Pierre Seel fut déporté en 1940 à tout juste 17 ans à cause de son orientation sexuelle. Il revient des camps de la mort en 1942 et ce n’est qu’en 1978 qu’il trouvera la force de témoigner sur les raisons de sa déportation, notamment dans un livre marquant publié il y a 25 ans. En hommage à Pierre Seel, une rue située entre la rue de Rivoli et celle du Roi de Sicile, porte son nom.

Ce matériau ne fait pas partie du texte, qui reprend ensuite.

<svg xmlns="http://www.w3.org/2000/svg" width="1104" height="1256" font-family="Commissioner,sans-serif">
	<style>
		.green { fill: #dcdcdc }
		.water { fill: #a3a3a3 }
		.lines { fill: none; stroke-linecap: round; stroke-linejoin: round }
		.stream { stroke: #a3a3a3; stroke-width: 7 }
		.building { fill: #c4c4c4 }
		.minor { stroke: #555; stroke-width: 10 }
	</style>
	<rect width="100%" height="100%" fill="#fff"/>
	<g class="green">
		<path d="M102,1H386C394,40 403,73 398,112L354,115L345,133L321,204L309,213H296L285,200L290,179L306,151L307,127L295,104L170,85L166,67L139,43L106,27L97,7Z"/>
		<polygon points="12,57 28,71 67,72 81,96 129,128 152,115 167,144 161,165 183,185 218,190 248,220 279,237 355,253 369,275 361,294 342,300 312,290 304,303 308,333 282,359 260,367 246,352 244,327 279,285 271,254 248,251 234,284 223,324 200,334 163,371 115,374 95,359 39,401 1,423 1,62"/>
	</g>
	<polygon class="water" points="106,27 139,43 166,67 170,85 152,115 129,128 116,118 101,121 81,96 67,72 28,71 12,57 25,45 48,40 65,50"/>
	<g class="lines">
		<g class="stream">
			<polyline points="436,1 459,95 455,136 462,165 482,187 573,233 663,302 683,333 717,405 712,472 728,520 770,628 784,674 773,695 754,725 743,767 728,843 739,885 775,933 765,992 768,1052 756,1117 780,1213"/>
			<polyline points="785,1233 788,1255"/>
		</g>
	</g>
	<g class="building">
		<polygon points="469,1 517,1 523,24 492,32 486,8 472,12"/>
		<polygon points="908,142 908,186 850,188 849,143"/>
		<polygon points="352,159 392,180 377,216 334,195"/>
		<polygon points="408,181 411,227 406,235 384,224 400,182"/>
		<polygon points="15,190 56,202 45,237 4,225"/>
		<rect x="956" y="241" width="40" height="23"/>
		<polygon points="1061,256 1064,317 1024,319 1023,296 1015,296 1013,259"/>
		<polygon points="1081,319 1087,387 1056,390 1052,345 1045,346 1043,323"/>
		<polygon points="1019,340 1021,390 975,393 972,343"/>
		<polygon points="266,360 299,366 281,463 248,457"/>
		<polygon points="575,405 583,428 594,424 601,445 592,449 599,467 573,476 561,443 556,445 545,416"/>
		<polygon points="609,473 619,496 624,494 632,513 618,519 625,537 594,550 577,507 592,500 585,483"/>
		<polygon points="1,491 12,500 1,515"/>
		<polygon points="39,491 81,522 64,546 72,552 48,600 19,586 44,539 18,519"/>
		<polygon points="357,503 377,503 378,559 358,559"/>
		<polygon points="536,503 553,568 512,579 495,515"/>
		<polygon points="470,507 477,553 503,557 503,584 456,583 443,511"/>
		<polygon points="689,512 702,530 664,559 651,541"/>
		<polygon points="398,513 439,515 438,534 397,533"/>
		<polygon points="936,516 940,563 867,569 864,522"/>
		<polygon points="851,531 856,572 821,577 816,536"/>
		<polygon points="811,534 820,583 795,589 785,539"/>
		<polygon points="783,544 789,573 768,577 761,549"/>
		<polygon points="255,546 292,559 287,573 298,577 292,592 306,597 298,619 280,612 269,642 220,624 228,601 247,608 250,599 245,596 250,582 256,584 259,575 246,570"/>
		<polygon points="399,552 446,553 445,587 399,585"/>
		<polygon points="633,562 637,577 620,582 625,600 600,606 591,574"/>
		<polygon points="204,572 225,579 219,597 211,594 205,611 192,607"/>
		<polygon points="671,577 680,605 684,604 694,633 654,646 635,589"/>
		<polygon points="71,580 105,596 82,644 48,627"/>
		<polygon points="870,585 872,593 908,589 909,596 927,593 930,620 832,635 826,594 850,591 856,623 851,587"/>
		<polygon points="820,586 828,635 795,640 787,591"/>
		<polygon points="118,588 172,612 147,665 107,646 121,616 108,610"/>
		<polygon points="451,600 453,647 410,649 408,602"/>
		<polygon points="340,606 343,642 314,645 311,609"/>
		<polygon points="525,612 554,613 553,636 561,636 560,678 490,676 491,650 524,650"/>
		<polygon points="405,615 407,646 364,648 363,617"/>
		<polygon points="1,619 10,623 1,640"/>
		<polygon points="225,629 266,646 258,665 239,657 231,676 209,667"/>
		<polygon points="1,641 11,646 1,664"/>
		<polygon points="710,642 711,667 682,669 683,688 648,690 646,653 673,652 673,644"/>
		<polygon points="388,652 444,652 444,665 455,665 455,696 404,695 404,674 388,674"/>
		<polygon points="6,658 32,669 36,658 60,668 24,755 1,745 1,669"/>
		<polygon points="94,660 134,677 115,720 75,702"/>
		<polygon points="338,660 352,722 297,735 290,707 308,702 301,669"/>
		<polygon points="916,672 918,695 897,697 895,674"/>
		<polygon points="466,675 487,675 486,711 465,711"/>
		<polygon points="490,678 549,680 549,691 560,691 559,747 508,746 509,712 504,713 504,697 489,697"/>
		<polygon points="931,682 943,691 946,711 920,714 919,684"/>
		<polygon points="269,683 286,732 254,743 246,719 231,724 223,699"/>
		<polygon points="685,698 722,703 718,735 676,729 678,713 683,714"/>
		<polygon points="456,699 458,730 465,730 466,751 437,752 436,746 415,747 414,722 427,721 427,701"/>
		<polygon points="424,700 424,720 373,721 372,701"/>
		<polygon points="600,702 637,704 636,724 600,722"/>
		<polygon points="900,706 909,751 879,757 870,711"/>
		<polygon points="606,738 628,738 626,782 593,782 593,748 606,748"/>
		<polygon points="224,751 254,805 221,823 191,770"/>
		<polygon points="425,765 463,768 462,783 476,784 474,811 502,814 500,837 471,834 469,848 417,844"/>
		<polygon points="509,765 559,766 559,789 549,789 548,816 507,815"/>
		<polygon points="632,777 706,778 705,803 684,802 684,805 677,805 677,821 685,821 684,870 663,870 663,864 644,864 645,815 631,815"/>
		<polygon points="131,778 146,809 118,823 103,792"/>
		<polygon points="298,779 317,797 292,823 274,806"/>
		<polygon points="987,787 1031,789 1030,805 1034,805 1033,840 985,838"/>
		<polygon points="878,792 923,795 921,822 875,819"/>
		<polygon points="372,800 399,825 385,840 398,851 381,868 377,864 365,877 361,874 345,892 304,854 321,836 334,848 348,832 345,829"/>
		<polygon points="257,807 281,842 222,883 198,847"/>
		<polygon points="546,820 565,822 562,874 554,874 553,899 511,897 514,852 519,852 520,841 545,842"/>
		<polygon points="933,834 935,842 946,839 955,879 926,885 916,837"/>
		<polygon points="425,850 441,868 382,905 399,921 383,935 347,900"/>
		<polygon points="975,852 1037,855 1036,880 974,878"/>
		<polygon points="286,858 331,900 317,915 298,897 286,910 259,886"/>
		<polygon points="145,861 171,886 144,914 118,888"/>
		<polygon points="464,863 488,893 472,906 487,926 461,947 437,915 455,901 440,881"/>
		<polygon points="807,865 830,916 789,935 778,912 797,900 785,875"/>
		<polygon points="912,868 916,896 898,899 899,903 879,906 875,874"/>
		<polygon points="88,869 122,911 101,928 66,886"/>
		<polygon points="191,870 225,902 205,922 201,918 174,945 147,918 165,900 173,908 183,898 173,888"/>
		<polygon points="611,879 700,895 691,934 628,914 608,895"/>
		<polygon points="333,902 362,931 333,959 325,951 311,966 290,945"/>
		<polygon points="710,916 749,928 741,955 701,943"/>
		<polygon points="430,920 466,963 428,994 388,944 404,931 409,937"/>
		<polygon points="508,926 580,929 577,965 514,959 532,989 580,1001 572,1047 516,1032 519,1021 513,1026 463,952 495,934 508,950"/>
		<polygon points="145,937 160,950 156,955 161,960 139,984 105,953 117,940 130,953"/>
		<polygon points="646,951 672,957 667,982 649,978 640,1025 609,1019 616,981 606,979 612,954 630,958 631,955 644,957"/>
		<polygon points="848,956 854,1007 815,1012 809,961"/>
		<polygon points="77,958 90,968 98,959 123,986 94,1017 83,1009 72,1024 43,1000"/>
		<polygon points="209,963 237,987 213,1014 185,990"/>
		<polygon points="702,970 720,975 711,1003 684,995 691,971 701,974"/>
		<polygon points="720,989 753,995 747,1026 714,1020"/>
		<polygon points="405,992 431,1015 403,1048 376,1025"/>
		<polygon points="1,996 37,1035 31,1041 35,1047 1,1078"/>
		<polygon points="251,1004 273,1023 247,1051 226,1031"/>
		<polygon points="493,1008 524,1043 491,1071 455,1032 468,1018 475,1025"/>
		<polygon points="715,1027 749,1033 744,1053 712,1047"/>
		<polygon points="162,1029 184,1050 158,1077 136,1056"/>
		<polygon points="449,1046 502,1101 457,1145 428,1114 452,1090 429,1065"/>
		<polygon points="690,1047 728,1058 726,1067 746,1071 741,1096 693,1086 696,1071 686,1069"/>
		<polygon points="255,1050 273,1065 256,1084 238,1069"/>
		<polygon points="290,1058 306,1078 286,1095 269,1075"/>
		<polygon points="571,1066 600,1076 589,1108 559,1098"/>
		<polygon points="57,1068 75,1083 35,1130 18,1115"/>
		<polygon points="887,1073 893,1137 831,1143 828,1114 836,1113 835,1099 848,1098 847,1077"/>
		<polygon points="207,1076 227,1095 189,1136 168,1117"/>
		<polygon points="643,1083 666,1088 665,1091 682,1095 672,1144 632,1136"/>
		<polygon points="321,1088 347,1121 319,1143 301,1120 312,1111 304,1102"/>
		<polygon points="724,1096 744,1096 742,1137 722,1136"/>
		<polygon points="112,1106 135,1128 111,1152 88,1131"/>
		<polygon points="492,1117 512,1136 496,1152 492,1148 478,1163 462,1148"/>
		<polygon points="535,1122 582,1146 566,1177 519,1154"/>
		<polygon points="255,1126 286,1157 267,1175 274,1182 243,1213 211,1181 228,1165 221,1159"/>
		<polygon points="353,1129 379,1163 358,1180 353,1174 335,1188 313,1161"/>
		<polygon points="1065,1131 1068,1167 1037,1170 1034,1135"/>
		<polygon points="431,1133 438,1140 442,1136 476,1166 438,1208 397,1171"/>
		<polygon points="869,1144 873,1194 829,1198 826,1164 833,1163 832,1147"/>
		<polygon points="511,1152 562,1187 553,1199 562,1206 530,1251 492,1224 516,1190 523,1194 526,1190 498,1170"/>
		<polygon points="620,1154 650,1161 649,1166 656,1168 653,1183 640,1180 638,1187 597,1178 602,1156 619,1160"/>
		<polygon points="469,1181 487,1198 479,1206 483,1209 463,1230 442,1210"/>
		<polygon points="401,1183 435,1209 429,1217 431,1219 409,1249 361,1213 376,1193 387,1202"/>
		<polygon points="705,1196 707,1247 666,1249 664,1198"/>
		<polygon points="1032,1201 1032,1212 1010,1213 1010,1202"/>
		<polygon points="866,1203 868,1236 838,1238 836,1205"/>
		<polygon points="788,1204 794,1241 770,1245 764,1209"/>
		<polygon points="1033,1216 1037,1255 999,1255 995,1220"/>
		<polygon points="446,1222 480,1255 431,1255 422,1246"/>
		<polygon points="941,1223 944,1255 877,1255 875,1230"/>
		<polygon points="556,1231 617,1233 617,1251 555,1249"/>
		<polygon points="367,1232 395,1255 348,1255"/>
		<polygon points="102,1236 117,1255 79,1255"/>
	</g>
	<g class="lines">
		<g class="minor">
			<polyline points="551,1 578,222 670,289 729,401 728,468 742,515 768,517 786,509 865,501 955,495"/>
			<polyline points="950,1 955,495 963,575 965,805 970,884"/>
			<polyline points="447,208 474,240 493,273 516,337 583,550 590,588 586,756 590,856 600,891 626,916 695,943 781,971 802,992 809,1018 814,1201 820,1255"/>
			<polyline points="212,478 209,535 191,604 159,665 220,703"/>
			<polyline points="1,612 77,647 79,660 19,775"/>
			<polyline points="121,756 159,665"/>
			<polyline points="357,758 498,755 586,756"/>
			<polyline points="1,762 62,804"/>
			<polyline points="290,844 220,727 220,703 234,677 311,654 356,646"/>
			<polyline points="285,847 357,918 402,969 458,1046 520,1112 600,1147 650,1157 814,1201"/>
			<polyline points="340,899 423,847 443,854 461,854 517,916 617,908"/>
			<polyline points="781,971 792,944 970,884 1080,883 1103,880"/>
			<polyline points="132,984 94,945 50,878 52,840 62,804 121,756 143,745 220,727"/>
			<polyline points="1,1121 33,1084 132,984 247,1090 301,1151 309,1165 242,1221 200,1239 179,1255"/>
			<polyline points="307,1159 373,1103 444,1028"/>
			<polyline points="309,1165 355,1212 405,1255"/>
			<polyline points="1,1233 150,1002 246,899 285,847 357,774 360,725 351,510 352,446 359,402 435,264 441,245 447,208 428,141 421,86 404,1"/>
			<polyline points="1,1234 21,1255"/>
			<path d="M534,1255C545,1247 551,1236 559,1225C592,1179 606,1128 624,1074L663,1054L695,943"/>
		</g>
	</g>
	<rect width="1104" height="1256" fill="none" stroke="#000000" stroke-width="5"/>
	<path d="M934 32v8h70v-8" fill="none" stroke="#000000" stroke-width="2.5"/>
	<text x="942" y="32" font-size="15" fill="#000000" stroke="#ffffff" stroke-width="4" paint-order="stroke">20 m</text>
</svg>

Gilbert Baker, créateur du drapeau des fiertés

Artiste américain, militant des droits civiques. a conçu le célèbre étendard aux huit couleurs pour la journée de la liberté homosexuelle, en 1978.Ce drapeau est à l’origine composé de huit couleurs qui représentent dans l’ordre (du rouge au violet) la sexualité, la vie, la guérison, la lumière du soleil, la nature, la magie et l’art, la sérénité et l’harmonie et enfin l’esprit. Aujourd’hui composé de six bandes colorées, ce drapeau est depuis sa création adopté à travers le monde en tant que symbole universel de l’identité lesbienne, gay et bisexuelle et du mouvement transgenre. Une plaque commémorative square Sainte-Croix de la Bretonnerie rend hommage à Gilbert Baker.

Et les hommages se poursuivront : Paris, capitale des Fiertés, poursuit ce travail de mémoire, et travaille actuellement aux prochains hommages qui seront rendus à Yves Saint-Laurent, Bernard-Marie Koltès, Marielle Franco, Cleews Vellay, Edith Thomas, Madeleine Pelletier, Alan Turing, Marguerite Huré, Thérèse Pierre et James Baldwin.

Paris capitale des Fiertés

Paris, fierté dans tous les arrondissements

Plus de 40 lieux ont été dénommés dans tous les arrondissements en hommage à des personnes LGBTQI+, depuis l’inauguration de la plaque en hommage à Bruno Lenoir et Jean Diot, rue Montorgueil, en 2014. Ainsi la Maire de Paris et ses adjoint·es ont inauguré, la place Renée Vivien (3e), le jardin Mark Ashton (4e), le square Michel Foucault (5e), l’allée Pierre Herbart (7e) la promenade Coccinelle (18e) et le passage Susan Sontag (19e).

Paris est la capitale de l’amour

Pour la première fois dans le monde, grâce au vote à l’unanimité des groupes politiques représentés au Conseil de Paris, les couples de femmes sont entrés dans la nomenclature officielle d’une ville avec l’allée Claude Cahun et Marcel Moore ou encore la place Louise-Catherine Breslau et Madeleine Zillhardt dans le 6e arrondissement.

A l’occasion du 75e anniversaire de la Libération de Paris, les allées Éveline Garnier et Andrée Jacob, couple de résistantes, seront inaugurées le 29 août 2019.

Paris Ville des fiertés, à l’unanimité

Depuis le début de la mandature, le Conseil de Paris adopte à l’unanimité les hommages à des personnalités issues de tous les horizons, traduisant ainsi la diversité et la visibilité pour lesquelles Paris est fière : jardin Federico García Lorca (4e), square Roger Stéphane (7e), passage Rose Valland (17e ), Bibliothèque Violette Leduc (11e), jardin Françoise Mallet-Joris, place Keith Haring (13e), rue Hervé Guibert (14e) et la rue Eva Kotchever (18e).